Credit: Google

(Tech Xplore)—Google has said the TPU beat Nvidia and Intel. Let's explain that. There is so much to explain. TPU stands for Tensor Processing Unit. This is described by a Google engineer as "an entirely new class of custom machine learning accelerator."

OK, but what exactly is a TPU? IEEE Spectrum: "Google's Tensor Processing Unit is a printed-circuit card, which inserts into existing servers and acts as a co-processor, one tailored for neural-network calculations."

It beat Xeon (Intel) and Nvidia GPU in machine learning tests—not only that but beat them by an order of magnitude, reports said—that is the TPU is claimed as an order of magnitude faster than contemporary CPUs and GPUs with relative performance per watt even larger.

As important, Google revealed details about how its custom TTPU speeds up machine learning, said InfoWorld.

Serdar Yegulalp, Senior Writer, InfoWorld, said the company "is providing details of exactly how much juice a TPU can provide for machine learning, courtesy of a paper that delves into the technical aspects.

Rick Merritt, EE Times, said the paper "gives a deep dive into the TPU and benchmarks showing that it is at least 15 times faster and delivers 30 times more performance/watt than the merchant chips."

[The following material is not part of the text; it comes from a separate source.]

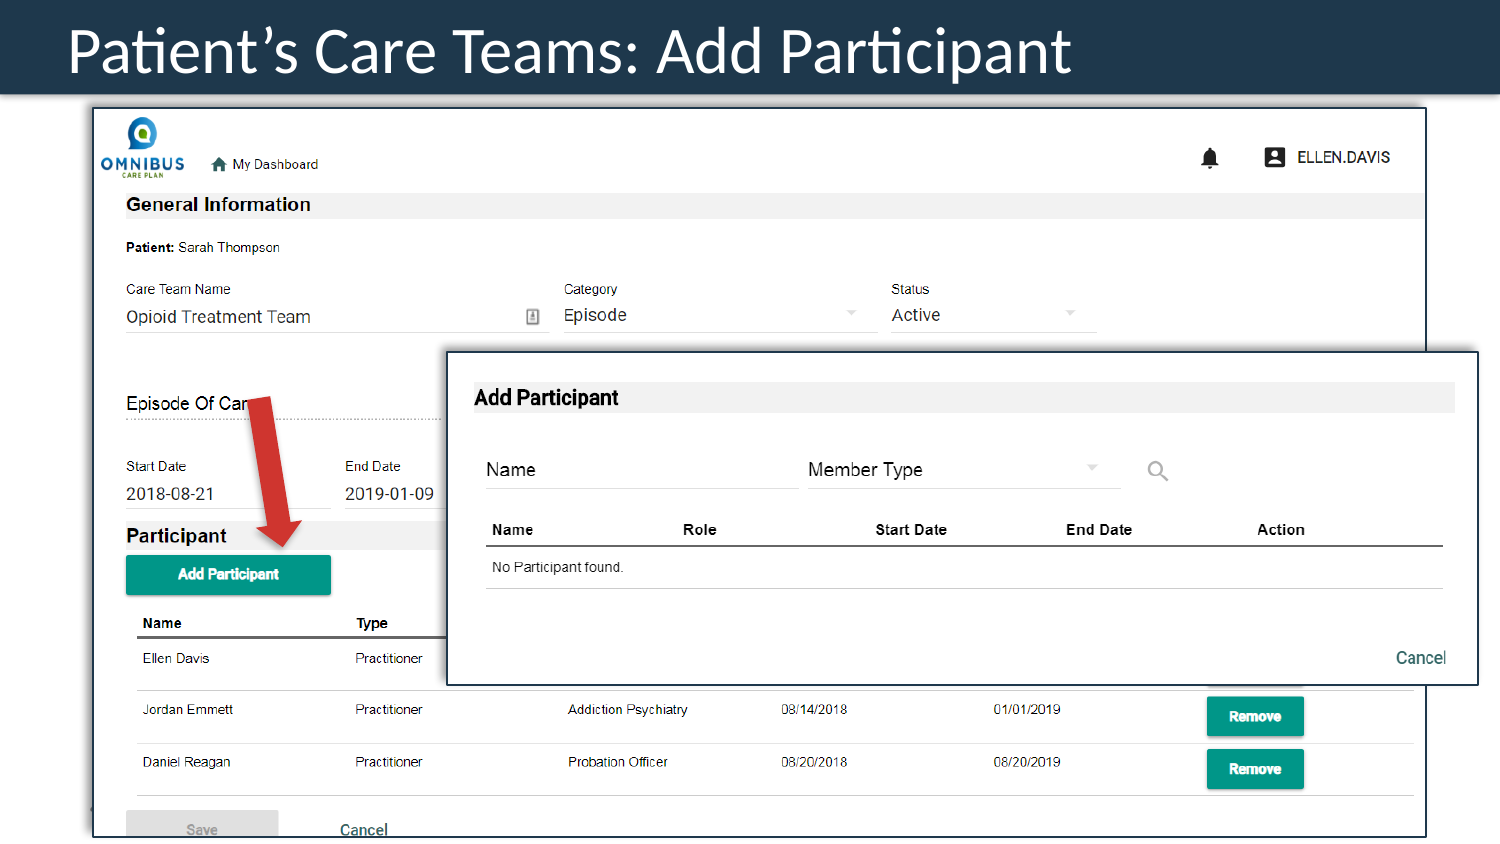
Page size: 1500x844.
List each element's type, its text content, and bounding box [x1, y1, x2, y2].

title Patient’s Care Teams: Add Participant [52, 8, 1425, 86]
picture [93, 108, 1478, 837]
slide_number 47 [75, 782, 81, 827]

One of the hardware engineers, Norm Jouppi, on Wednesday wrote a blog about the chip, "Quantifying the performance of the TPU, our first machine learning chip."

He said, "Today, [Wednesday] in conjunction with a TPU talk for a National Academy of Engineering meeting at the Computer History Museum in Silicon Valley, we're releasing a study that shares new details on these custom chips."

The blog is useful reading because, beyond benchmarks, Jouppi is able to deliver a scenario in which TPUs would play a role.

"The need for TPUs really emerged about six years ago, when we started using computationally expensive deep learning models in more and more places throughout our products. The computational expense of using these models had us worried. If we considered a scenario where people use Google voice search for just three minutes a day and we ran deep neural nets for our speech recognition system on the processing units we were using, we would have had to double the number of Google data centers!"

And TPU faces that challenge. "TPUs allow us to make predictions very quickly, and enable products that respond in fractions of a second. TPUs are behind every search query; they power accurate vision models that underlie products like Google Image Search, Google Photos and the Google Cloud Vision API..."

Senior Editor David Schneider, IEEE Spectrum: "The TPU is built for doing inference, having hardware that operates on 8-bit integers rather than higher-precision floating-point numbers."

This is what Thomas Claburn in The Register had to say about its inference role:

"The internet king assembled a team to produce a custom chip capable of handling part of its neural network workflow known as inference, which is where the software makes predictions based on data developed through the time-consuming and computationally intensive training phase. The processor sits on the PCIe bus and accepts commands from the host CPU: it is akin to a yesteryear discrete FPU or math coprocessor, but obviously souped up to today's standards."

Google has deployed TPU in its data centers since early in 2015.The benchmark tests used to reach these conclusions, said Schneider, were based on "a half dozen of the actual kinds of neural-network programs that people are running at Google data centers."

A team of more than 70 engineers contributed to the TPU, said Merritt.("It really does take a village to design, verify, implement and deploy the hardware and software of a system like this," remarked Jouppi.)

The paper is titled "In-Datacenter Performance Analysis of a Tensor Processing Unit."

Why it matters: "Google's approach will influence future development of machine learning powered by custom silicon," said InfoWorld.

"It ought to be clear by now that custom silicon for will drive the development of both the hardware and software sides of the equation. It's also clear Google and others have barely begun exploring what's possible."